起きると、イチローの最高安打記録まであと一本と迫っていた。 こりゃ大変、大リーグ中継を見ながら朝食。  あ〜あ 三振。  ちょっとがっかり。

今日も晴れ、朝はやはりメールや見積もりなどの事務処理に追われる。 昨晩のうちにやっておけばよいのだけれど、アルコールが入るとどうもだめなんですね・・・意志が弱いな〜!  
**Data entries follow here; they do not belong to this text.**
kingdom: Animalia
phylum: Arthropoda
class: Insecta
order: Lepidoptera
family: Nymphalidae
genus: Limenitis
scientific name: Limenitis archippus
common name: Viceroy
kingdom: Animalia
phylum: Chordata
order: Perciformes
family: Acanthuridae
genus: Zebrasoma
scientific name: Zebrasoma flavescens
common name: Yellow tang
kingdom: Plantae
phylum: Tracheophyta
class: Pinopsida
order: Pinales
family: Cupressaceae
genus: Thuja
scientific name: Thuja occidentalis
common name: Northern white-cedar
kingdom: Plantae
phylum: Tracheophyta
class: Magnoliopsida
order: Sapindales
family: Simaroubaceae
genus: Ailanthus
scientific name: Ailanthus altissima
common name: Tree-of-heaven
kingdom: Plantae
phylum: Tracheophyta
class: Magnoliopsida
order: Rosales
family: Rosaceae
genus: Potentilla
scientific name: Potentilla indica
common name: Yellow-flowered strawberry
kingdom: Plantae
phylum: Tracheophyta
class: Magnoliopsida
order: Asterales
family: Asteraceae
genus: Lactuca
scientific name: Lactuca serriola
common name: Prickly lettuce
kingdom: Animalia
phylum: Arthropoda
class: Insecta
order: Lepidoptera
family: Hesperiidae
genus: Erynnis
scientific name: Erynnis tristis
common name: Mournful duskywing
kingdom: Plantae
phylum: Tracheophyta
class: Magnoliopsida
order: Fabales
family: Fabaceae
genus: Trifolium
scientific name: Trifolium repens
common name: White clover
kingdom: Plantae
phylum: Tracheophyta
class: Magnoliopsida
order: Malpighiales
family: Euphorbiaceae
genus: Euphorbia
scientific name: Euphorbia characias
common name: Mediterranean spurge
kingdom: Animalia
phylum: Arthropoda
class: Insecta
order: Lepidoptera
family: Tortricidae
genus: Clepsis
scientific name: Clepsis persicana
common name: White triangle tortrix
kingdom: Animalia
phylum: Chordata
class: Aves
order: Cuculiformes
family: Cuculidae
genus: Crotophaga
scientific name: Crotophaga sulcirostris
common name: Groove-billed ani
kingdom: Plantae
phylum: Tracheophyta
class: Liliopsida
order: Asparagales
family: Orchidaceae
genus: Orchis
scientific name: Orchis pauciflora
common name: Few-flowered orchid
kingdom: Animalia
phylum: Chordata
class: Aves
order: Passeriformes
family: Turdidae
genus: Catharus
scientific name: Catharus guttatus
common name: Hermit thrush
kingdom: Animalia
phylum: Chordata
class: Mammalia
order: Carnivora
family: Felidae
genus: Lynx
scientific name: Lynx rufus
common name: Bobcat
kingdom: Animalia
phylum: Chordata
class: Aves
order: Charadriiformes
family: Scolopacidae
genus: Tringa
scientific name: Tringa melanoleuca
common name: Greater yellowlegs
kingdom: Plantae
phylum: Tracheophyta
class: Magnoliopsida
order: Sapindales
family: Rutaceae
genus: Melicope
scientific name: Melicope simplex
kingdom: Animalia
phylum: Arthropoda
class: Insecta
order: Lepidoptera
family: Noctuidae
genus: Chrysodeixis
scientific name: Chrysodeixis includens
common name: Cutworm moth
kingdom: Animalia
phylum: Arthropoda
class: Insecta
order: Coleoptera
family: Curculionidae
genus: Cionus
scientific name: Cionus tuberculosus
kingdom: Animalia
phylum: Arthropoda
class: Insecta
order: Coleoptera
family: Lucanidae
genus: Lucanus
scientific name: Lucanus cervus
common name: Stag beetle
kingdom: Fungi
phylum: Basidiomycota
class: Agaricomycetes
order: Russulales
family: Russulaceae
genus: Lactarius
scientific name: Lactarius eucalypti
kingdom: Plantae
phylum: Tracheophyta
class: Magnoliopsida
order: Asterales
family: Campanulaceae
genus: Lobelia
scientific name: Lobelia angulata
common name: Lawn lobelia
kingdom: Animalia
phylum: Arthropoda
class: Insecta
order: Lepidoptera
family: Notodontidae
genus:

メール・FAXなどを送信後、昨日の木馬の続き。  ほぞ組などはなく、加工は簡単なのだが、曲面が多いため結構手間がかかる。  今回でバージョン6くらいかな?  作るたびに、少しずつ形を見直している。  結構細かい部分の面取りや、目の位置、大きさなどによってがらっと表情が変わるので、気が抜けない。  かわいいんだけれど、甘すぎるイメージにならないよう、インテリアとしても十分鑑賞に堪えうるものを目指しているのだが、その微妙な呼吸が毎度毎度難しいのである。  このあたり、センスだよな。  センスを磨くの、どうすればよいのかな?

絵を見たり、彫刻を見たり、いろいろな展示会に行ったらいい・・・なんてアドバイスをいろいろな先達からいただくので、折に触れて見たりさわったりしているのだけれど、どうも効果は今のところ出てないようで、まあ気長に続けてみるしかないですね。

と言うわけで、木馬バージョン6、無事完成。 明日はギャラリーへお嫁入りです。